**EXERCISE A:**
Using the text on surge-limiting resistors below, explain in one to three sentences why an NTC thermistor produces less heat dissipation than a plain resistor.
**EXERCISE B:**
Please write a continuation of the text on surge-limiting resistors below, picking up after its final sentence.

The resistors indeed serves as surge limiting resistor. When the raw unregulated supply first applied to the circuit, the sudden ramp-up in supply voltage input would be taken as surge for the input capacitors; and the impedance across the input capacitors would be effectively near zero at that spur of moment. As the capacitors are deemed shorted to ground with the voltage surge, there could be large current surge due to short-circuit condition, if without a proper protection mechanism, this could blow up the capacitors; which is catastrophic failure. This method appears to be the most primitive way to limit the surge.
Another popular method would be using NTC thermistor, which might costs slightly higher, but actually induce less heat disspation because of the intrinsic characteristics of NTC thermistor, its resistance would decrease dramatically as the thermistor self-heats with steady-state current flow. The catch is, NTC thermistor needs cool off time prior to another power surge.
A brief reflective thought brought me to realization that in college time, we were not really taught of the electronics design practices to emphasize on safety and reliability. Engineers would only realize how important of all these practice to make the design survive the test of real world when they start to work.

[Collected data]
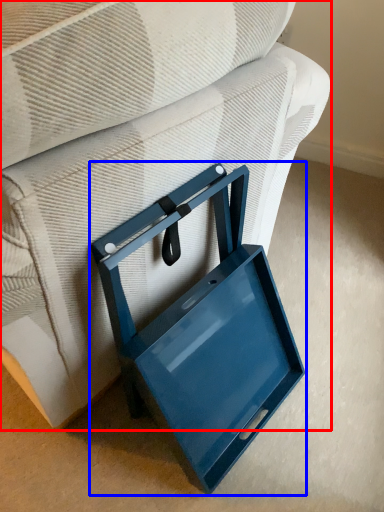
Question: Which of the following is the farthest to the observer, furniture (highlighted by a red box) or lunch box (highlighted by a blue box)?

Choices:
 (A) furniture
 (B) lunch box

Answer: (B)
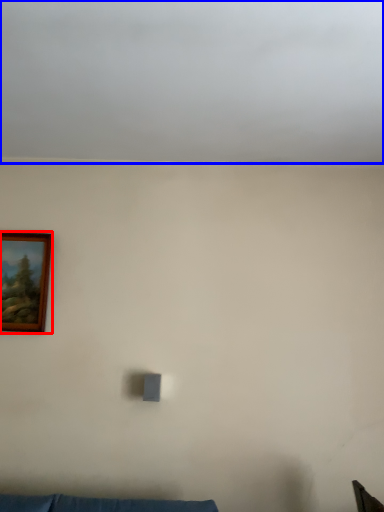
Question: Which point is further to the camera, picture frame (highlighted by a red box) or cloud (highlighted by a blue box)?

Choices:
 (A) picture frame
 (B) cloud

Answer: (A)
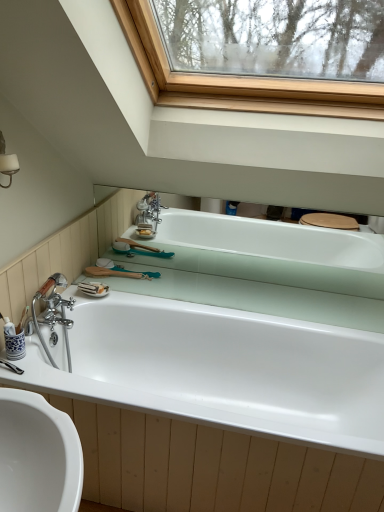
What do you see at coordinates (220, 369) in the screenshot? I see `white glossy bathtub at center, the first bathtub from the bottom` at bounding box center [220, 369].

You are a GUI agent. You are given a task and a screenshot of the screen. Output one action in this format:
    pyautogui.click(x=<x>, y=<y>)
    Task: Click on the white glossy bathtub at center, the first bathtub from the bottom
    The height and width of the screenshot is (512, 384).
    Given the screenshot: What is the action you would take?
    pyautogui.click(x=220, y=369)

What is the approximate width of white glossy bathtub at center, which is the second bathtub in bottom-to-top order?

white glossy bathtub at center, which is the second bathtub in bottom-to-top order, is 1.49 inches wide.

Describe the element at coordinates (272, 252) in the screenshot. I see `white glossy bathtub at center, which is the second bathtub in bottom-to-top order` at that location.

In the scene shown: Measure the distance between white glossy bathtub at center, which is the first bathtub in top-to-bottom order, and camera.

white glossy bathtub at center, which is the first bathtub in top-to-bottom order, and camera are 2.14 meters apart.

Identify the location of white glossy bathtub at center, which is the first bathtub in top-to-bottom order. Image resolution: width=384 pixels, height=512 pixels. pyautogui.click(x=272, y=252).

This screenshot has height=512, width=384. I want to click on white glossy bathtub at center, the 2th bathtub in the top-to-bottom sequence, so click(220, 369).

Is white glossy bathtub at center, which is the first bathtub in top-to-bottom order, to the right of white glossy bathtub at center, the 2th bathtub in the top-to-bottom sequence, from the viewer's perspective?

Yes.

Consider the image. Between white glossy bathtub at center, which is the second bathtub in bottom-to-top order, and white glossy bathtub at center, the 2th bathtub in the top-to-bottom sequence, which one is positioned behind?

white glossy bathtub at center, which is the second bathtub in bottom-to-top order, is more distant.

Considering the positions of points (194, 233) and (173, 411), is point (194, 233) closer to camera compared to point (173, 411)?

No, (194, 233) is further to viewer.

From the image's perspective, is white glossy bathtub at center, which is the second bathtub in bottom-to-top order, located above or below white glossy bathtub at center, the first bathtub from the bottom?

Based on their image positions, white glossy bathtub at center, which is the second bathtub in bottom-to-top order, is located above white glossy bathtub at center, the first bathtub from the bottom.

From a real-world perspective, between white glossy bathtub at center, which is the first bathtub in top-to-bottom order, and white glossy bathtub at center, the 2th bathtub in the top-to-bottom sequence, who is vertically lower?

white glossy bathtub at center, the 2th bathtub in the top-to-bottom sequence, is physically lower.

Which object is thinner, white glossy bathtub at center, which is the second bathtub in bottom-to-top order, or white glossy bathtub at center, the first bathtub from the bottom?

Thinner between the two is white glossy bathtub at center, which is the second bathtub in bottom-to-top order.

Which of these two, white glossy bathtub at center, which is the second bathtub in bottom-to-top order, or white glossy bathtub at center, the 2th bathtub in the top-to-bottom sequence, stands taller?

Standing taller between the two is white glossy bathtub at center, the 2th bathtub in the top-to-bottom sequence.

Considering the sizes of objects white glossy bathtub at center, which is the second bathtub in bottom-to-top order, and white glossy bathtub at center, the first bathtub from the bottom, in the image provided, who is bigger, white glossy bathtub at center, which is the second bathtub in bottom-to-top order, or white glossy bathtub at center, the first bathtub from the bottom,?

With larger size is white glossy bathtub at center, the first bathtub from the bottom.

Choose the correct answer: Is white glossy bathtub at center, which is the second bathtub in bottom-to-top order, inside white glossy bathtub at center, the 2th bathtub in the top-to-bottom sequence, or outside it?

white glossy bathtub at center, which is the second bathtub in bottom-to-top order, cannot be found inside white glossy bathtub at center, the 2th bathtub in the top-to-bottom sequence.

Looking at this image, is white glossy bathtub at center, which is the first bathtub in top-to-bottom order, far away from white glossy bathtub at center, the first bathtub from the bottom?

No, there isn't a large distance between white glossy bathtub at center, which is the first bathtub in top-to-bottom order, and white glossy bathtub at center, the first bathtub from the bottom.

Is white glossy bathtub at center, which is the second bathtub in bottom-to-top order, oriented away from white glossy bathtub at center, the first bathtub from the bottom?

No, white glossy bathtub at center, which is the second bathtub in bottom-to-top order, is not facing away from white glossy bathtub at center, the first bathtub from the bottom.

From the picture: Measure the distance from white glossy bathtub at center, which is the first bathtub in top-to-bottom order, to white glossy bathtub at center, the 2th bathtub in the top-to-bottom sequence.

white glossy bathtub at center, which is the first bathtub in top-to-bottom order, and white glossy bathtub at center, the 2th bathtub in the top-to-bottom sequence, are 30.09 inches apart.

Identify the location of bathtub below the white glossy bathtub at center, which is the first bathtub in top-to-bottom order (from the image's perspective). pyautogui.click(x=220, y=369).

In the image, is white glossy bathtub at center, the first bathtub from the bottom, on the left side or the right side of white glossy bathtub at center, which is the second bathtub in bottom-to-top order?

Based on their positions, white glossy bathtub at center, the first bathtub from the bottom, is located to the left of white glossy bathtub at center, which is the second bathtub in bottom-to-top order.

Between white glossy bathtub at center, the 2th bathtub in the top-to-bottom sequence, and white glossy bathtub at center, which is the second bathtub in bottom-to-top order, which one is positioned in front?

white glossy bathtub at center, the 2th bathtub in the top-to-bottom sequence, is more forward.

Does point (126, 304) appear closer or farther from the camera than point (262, 230)?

**FINAL ANSWER A:**
An NTC thermistor's resistance drops sharply as it self-heats once steady-state current flows. With that lower resistance in normal operation, it dissipates less heat.

**FINAL ANSWER B:**
OK, come back to Teoh's question. Let's take a look at the calculations of the resistance and power rating value in the above shown schematic.
Basically, the raw unregulated power supply input we used here is from normal car battery, i.e. 13.8V nominal +/-20%. That means min voltage @11.04V & max voltage @16.56V.
Take a look at the capacitor spec (the one nearest to the raw voltage supply), the max allowable surge current is slightly above 2A @ 1M frequency, which means fastest surge rise time of ~350ns.
So we would take 700mA as our targetted max allowable current.
Calculate the resistance value according to Ohm's law:
@16.56V, R= 16.56V/0.7A = ~24 ohm
@11.04V, R= 11.04V/0.7A = ~16 ohm
So, we would choose the higher resistance value to achieve lower power disspation; max power dissipation would then be V*V/R = 16.56*16.56/ 24 = ~11.4W.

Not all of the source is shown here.